Photographed scenes with cuboids:
···

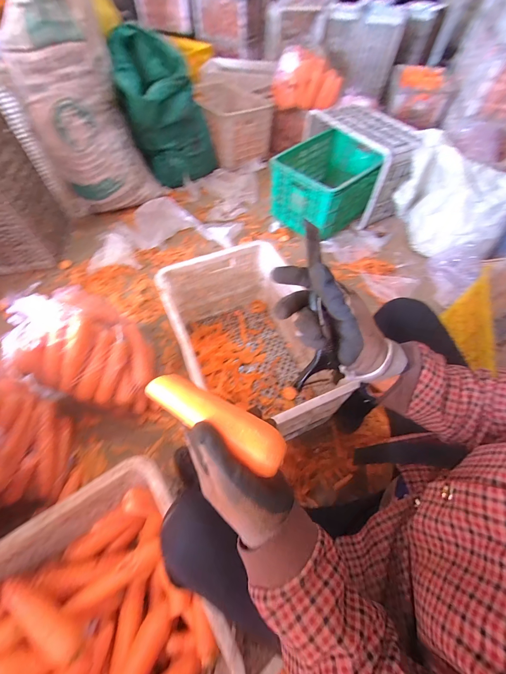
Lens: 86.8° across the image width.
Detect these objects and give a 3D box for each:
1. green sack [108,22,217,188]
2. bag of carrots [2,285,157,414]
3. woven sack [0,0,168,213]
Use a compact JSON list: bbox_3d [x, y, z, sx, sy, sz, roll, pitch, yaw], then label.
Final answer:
[{"bbox_3d":[-0.391,-1.031,1.272,0.397,0.479,0.321,-8,58,-8],"label":"green sack"},{"bbox_3d":[-0.450,0.035,0.729,0.338,0.236,0.244,21,59,11],"label":"bag of carrots"},{"bbox_3d":[-0.691,-0.920,1.034,0.410,0.746,0.260,-26,61,-18],"label":"woven sack"}]

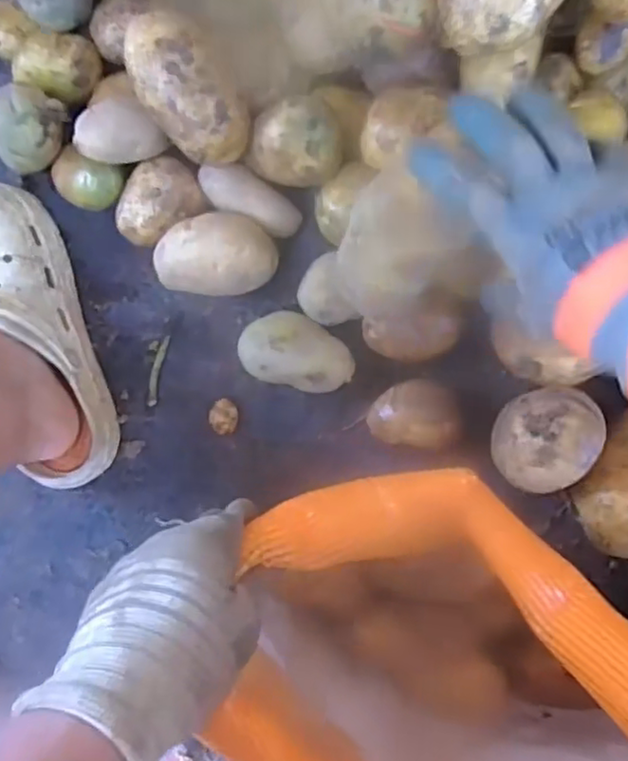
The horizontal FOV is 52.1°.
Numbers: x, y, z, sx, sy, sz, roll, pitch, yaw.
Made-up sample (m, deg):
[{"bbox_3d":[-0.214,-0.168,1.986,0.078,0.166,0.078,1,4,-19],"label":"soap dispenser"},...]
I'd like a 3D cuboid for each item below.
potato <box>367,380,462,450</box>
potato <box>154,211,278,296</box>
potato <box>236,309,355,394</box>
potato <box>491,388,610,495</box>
[{"bbox_3d":[0.082,0.027,0.526,0.069,0.038,0.053,9,87,5],"label":"potato"},{"bbox_3d":[-0.080,-0.100,0.533,0.098,0.058,0.059,7,87,5],"label":"potato"},{"bbox_3d":[-0.013,-0.023,0.527,0.092,0.047,0.058,14,87,5],"label":"potato"},{"bbox_3d":[0.168,0.040,0.457,0.069,0.052,0.074,10,105,42],"label":"potato"}]

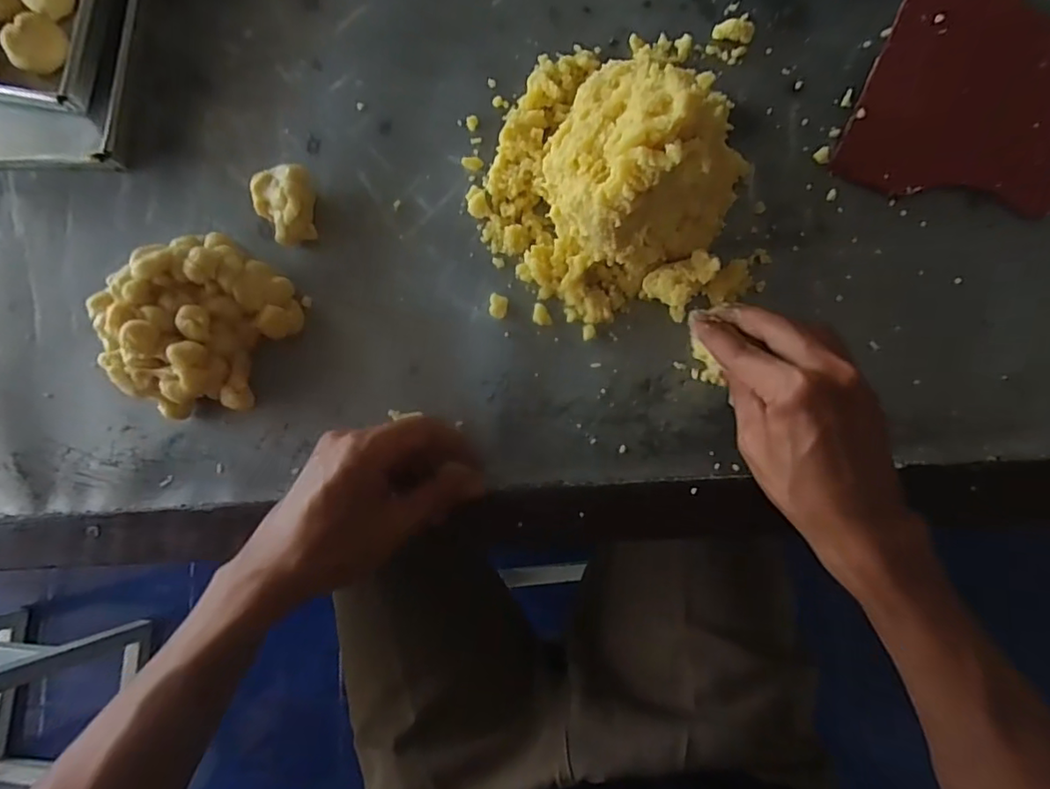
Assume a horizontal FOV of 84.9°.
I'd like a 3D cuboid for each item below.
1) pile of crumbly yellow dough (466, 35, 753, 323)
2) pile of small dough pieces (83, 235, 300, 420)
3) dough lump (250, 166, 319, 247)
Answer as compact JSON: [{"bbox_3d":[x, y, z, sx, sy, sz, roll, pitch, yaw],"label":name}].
[{"bbox_3d":[0.061,-0.142,0.350,0.181,0.099,0.168,-1,81,5],"label":"pile of crumbly yellow dough"},{"bbox_3d":[-0.238,-0.054,0.393,0.135,0.048,0.119,30,85,9],"label":"pile of small dough pieces"},{"bbox_3d":[-0.166,-0.135,0.406,0.044,0.032,0.045,-1,81,5],"label":"dough lump"}]

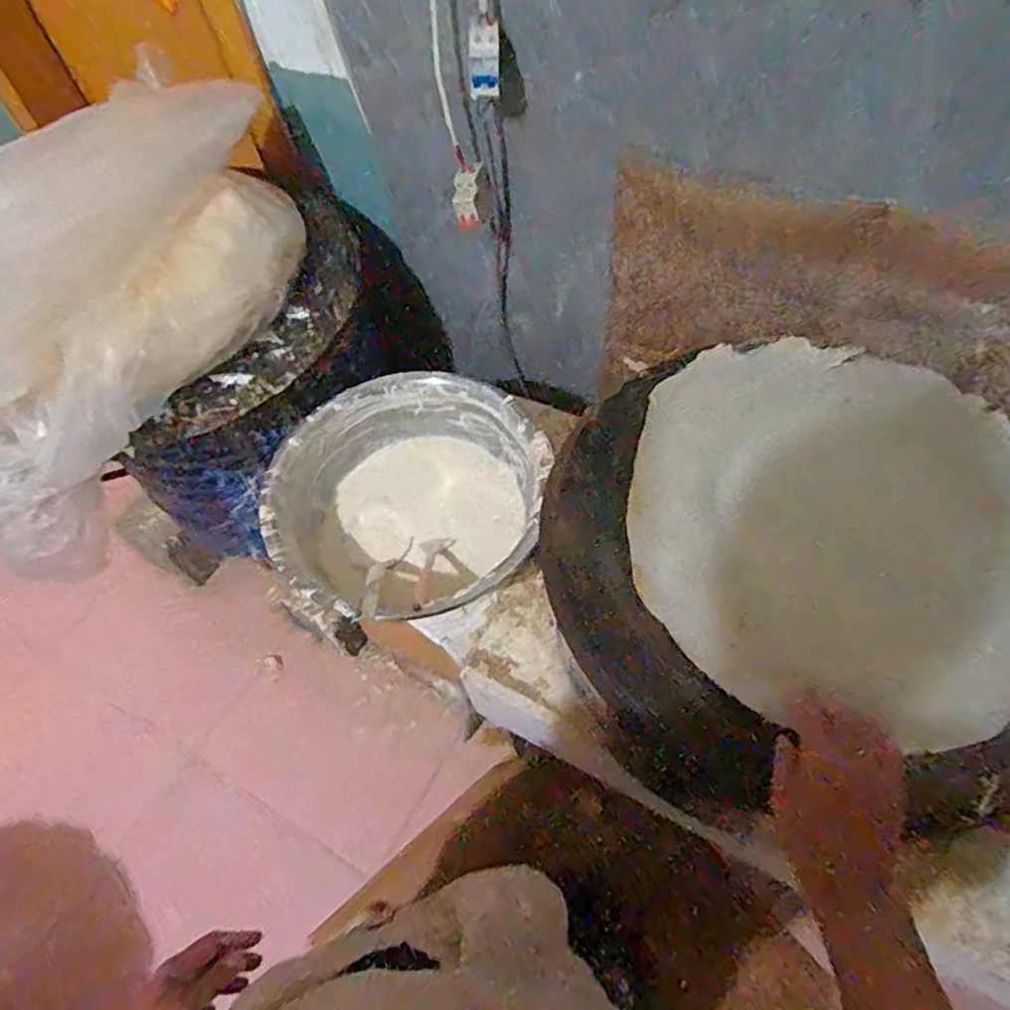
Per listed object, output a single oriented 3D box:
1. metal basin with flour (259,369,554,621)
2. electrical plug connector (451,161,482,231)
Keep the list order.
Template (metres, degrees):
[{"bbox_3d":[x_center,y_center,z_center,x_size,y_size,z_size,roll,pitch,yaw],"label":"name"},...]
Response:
[{"bbox_3d":[-0.144,-0.006,0.960,0.374,0.137,0.397,-2,59,3],"label":"metal basin with flour"},{"bbox_3d":[-0.060,-0.472,0.962,0.042,0.091,0.031,7,21,8],"label":"electrical plug connector"}]

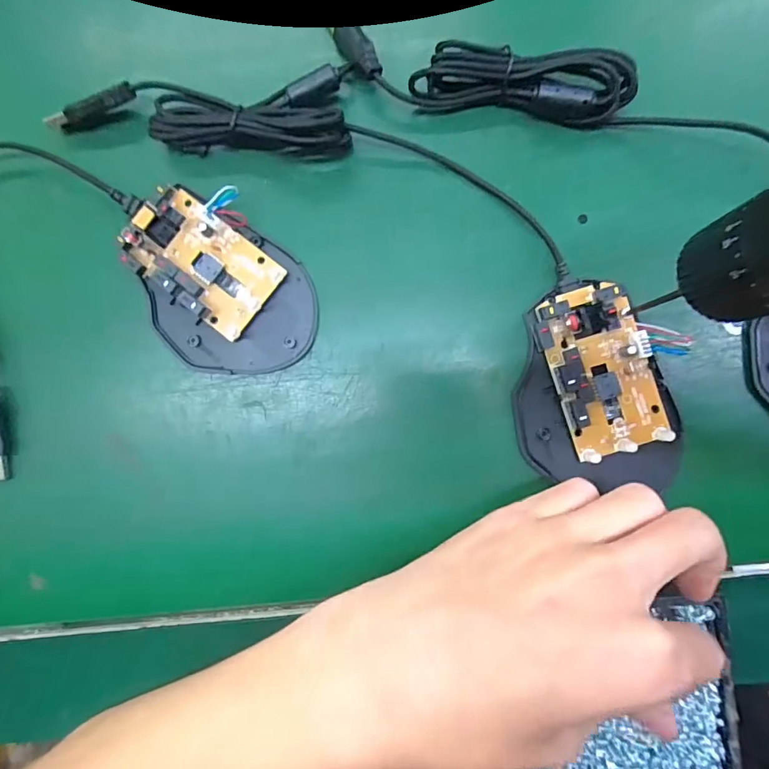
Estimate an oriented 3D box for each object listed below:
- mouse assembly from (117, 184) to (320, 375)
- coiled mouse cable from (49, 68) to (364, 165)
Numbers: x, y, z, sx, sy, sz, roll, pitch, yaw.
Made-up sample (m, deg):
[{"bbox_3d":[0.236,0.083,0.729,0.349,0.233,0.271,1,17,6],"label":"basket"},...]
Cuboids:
[{"bbox_3d":[-0.082,-0.048,0.229,0.072,0.020,0.099,-42,87,2],"label":"mouse assembly"},{"bbox_3d":[-0.090,-0.129,0.232,0.145,0.019,0.039,0,89,4],"label":"coiled mouse cable"}]

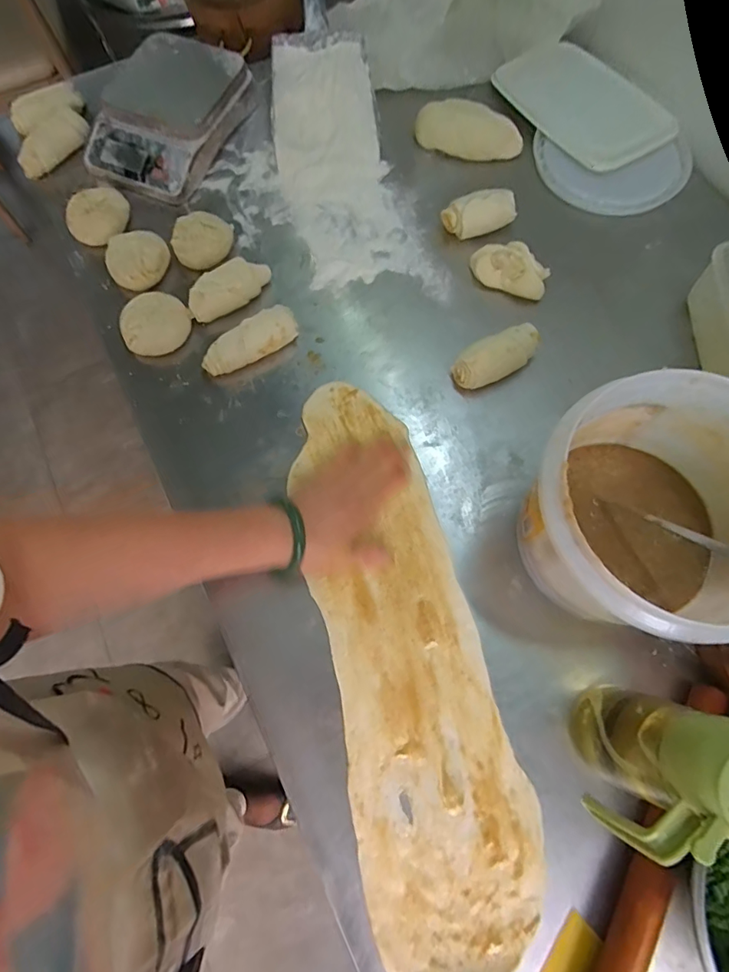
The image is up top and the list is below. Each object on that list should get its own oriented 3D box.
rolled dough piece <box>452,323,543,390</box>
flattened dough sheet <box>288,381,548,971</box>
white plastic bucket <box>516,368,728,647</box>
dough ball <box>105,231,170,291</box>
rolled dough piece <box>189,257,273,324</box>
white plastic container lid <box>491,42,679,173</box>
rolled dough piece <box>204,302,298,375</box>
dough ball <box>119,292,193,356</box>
[{"bbox_3d":[0.141,-0.138,0.523,0.096,0.038,0.046,-29,74,-7],"label":"rolled dough piece"},{"bbox_3d":[0.034,0.137,0.452,0.141,0.011,0.507,-12,73,-2],"label":"flattened dough sheet"},{"bbox_3d":[0.229,0.023,0.406,0.183,0.154,0.185,-1,73,2],"label":"white plastic bucket"},{"bbox_3d":[-0.269,-0.268,0.584,0.070,0.035,0.066,-1,73,2],"label":"dough ball"},{"bbox_3d":[-0.155,-0.227,0.563,0.098,0.035,0.041,-27,74,-6],"label":"rolled dough piece"},{"bbox_3d":[0.292,-0.519,0.660,0.152,0.009,0.236,-33,74,-8],"label":"white plastic container lid"},{"bbox_3d":[-0.126,-0.158,0.539,0.108,0.031,0.039,-31,74,-7],"label":"rolled dough piece"},{"bbox_3d":[-0.237,-0.185,0.553,0.074,0.033,0.066,-29,74,-7],"label":"dough ball"}]

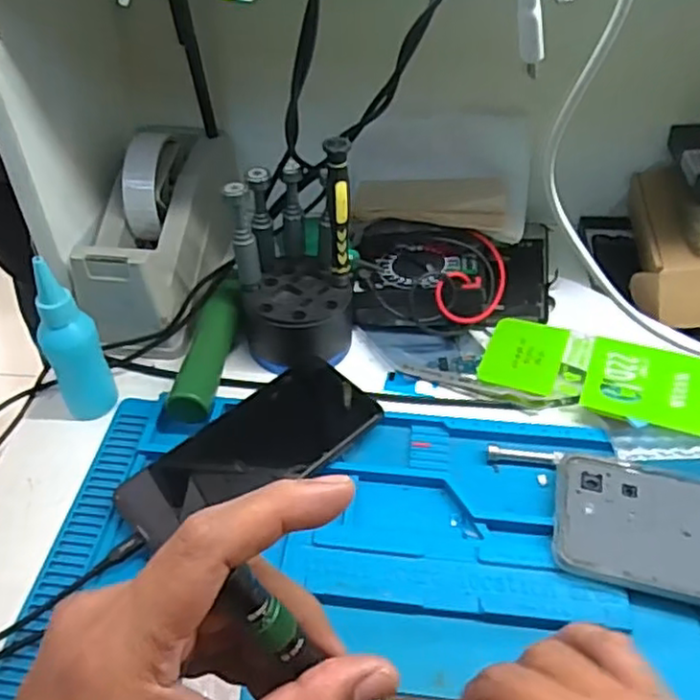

···

TASK – Return every record exactly, minus the pictures.

WRITTEN RESPONSE –
Lens: 86.8° across the image width.
Detect these objects and give a 3D box for each:
1. green sack [108,22,217,188]
2. bag of carrots [2,285,157,414]
3. woven sack [0,0,168,213]
Use a compact JSON list: bbox_3d [x, y, z, sx, sy, sz, roll, pitch, yaw], then label.
Final answer:
[{"bbox_3d":[-0.391,-1.031,1.272,0.397,0.479,0.321,-8,58,-8],"label":"green sack"},{"bbox_3d":[-0.450,0.035,0.729,0.338,0.236,0.244,21,59,11],"label":"bag of carrots"},{"bbox_3d":[-0.691,-0.920,1.034,0.410,0.746,0.260,-26,61,-18],"label":"woven sack"}]

The horizontal FOV is 52.1°.
Numbers: x, y, z, sx, sy, sz, roll, pitch, yaw.
Made-up sample (m, deg):
[{"bbox_3d":[-0.214,-0.168,1.986,0.078,0.166,0.078,1,4,-19],"label":"soap dispenser"},...]
I'd like a 3D cuboid for each item below.
potato <box>367,380,462,450</box>
potato <box>154,211,278,296</box>
potato <box>236,309,355,394</box>
potato <box>491,388,610,495</box>
[{"bbox_3d":[0.082,0.027,0.526,0.069,0.038,0.053,9,87,5],"label":"potato"},{"bbox_3d":[-0.080,-0.100,0.533,0.098,0.058,0.059,7,87,5],"label":"potato"},{"bbox_3d":[-0.013,-0.023,0.527,0.092,0.047,0.058,14,87,5],"label":"potato"},{"bbox_3d":[0.168,0.040,0.457,0.069,0.052,0.074,10,105,42],"label":"potato"}]

Assume a horizontal FOV of 84.9°.
I'd like a 3D cuboid for each item below.
1) pile of crumbly yellow dough (466, 35, 753, 323)
2) pile of small dough pieces (83, 235, 300, 420)
3) dough lump (250, 166, 319, 247)
Answer as compact JSON: [{"bbox_3d":[x, y, z, sx, sy, sz, roll, pitch, yaw],"label":name}].
[{"bbox_3d":[0.061,-0.142,0.350,0.181,0.099,0.168,-1,81,5],"label":"pile of crumbly yellow dough"},{"bbox_3d":[-0.238,-0.054,0.393,0.135,0.048,0.119,30,85,9],"label":"pile of small dough pieces"},{"bbox_3d":[-0.166,-0.135,0.406,0.044,0.032,0.045,-1,81,5],"label":"dough lump"}]

Per listed object, output a single oriented 3D box:
1. metal basin with flour (259,369,554,621)
2. electrical plug connector (451,161,482,231)
Keep the list order.
Template (metres, degrees):
[{"bbox_3d":[x_center,y_center,z_center,x_size,y_size,z_size,roll,pitch,yaw],"label":"name"},...]
Response:
[{"bbox_3d":[-0.144,-0.006,0.960,0.374,0.137,0.397,-2,59,3],"label":"metal basin with flour"},{"bbox_3d":[-0.060,-0.472,0.962,0.042,0.091,0.031,7,21,8],"label":"electrical plug connector"}]

Estimate an oriented 3D box for each object listed below:
- mouse assembly from (117, 184) to (320, 375)
- coiled mouse cable from (49, 68) to (364, 165)
Numbers: x, y, z, sx, sy, sz, roll, pitch, yaw.
Made-up sample (m, deg):
[{"bbox_3d":[0.236,0.083,0.729,0.349,0.233,0.271,1,17,6],"label":"basket"},...]
Cuboids:
[{"bbox_3d":[-0.082,-0.048,0.229,0.072,0.020,0.099,-42,87,2],"label":"mouse assembly"},{"bbox_3d":[-0.090,-0.129,0.232,0.145,0.019,0.039,0,89,4],"label":"coiled mouse cable"}]

The image is up top and the list is below. Each object on that list should get its own oriented 3D box.
rolled dough piece <box>452,323,543,390</box>
flattened dough sheet <box>288,381,548,971</box>
white plastic bucket <box>516,368,728,647</box>
dough ball <box>105,231,170,291</box>
rolled dough piece <box>189,257,273,324</box>
white plastic container lid <box>491,42,679,173</box>
rolled dough piece <box>204,302,298,375</box>
dough ball <box>119,292,193,356</box>
[{"bbox_3d":[0.141,-0.138,0.523,0.096,0.038,0.046,-29,74,-7],"label":"rolled dough piece"},{"bbox_3d":[0.034,0.137,0.452,0.141,0.011,0.507,-12,73,-2],"label":"flattened dough sheet"},{"bbox_3d":[0.229,0.023,0.406,0.183,0.154,0.185,-1,73,2],"label":"white plastic bucket"},{"bbox_3d":[-0.269,-0.268,0.584,0.070,0.035,0.066,-1,73,2],"label":"dough ball"},{"bbox_3d":[-0.155,-0.227,0.563,0.098,0.035,0.041,-27,74,-6],"label":"rolled dough piece"},{"bbox_3d":[0.292,-0.519,0.660,0.152,0.009,0.236,-33,74,-8],"label":"white plastic container lid"},{"bbox_3d":[-0.126,-0.158,0.539,0.108,0.031,0.039,-31,74,-7],"label":"rolled dough piece"},{"bbox_3d":[-0.237,-0.185,0.553,0.074,0.033,0.066,-29,74,-7],"label":"dough ball"}]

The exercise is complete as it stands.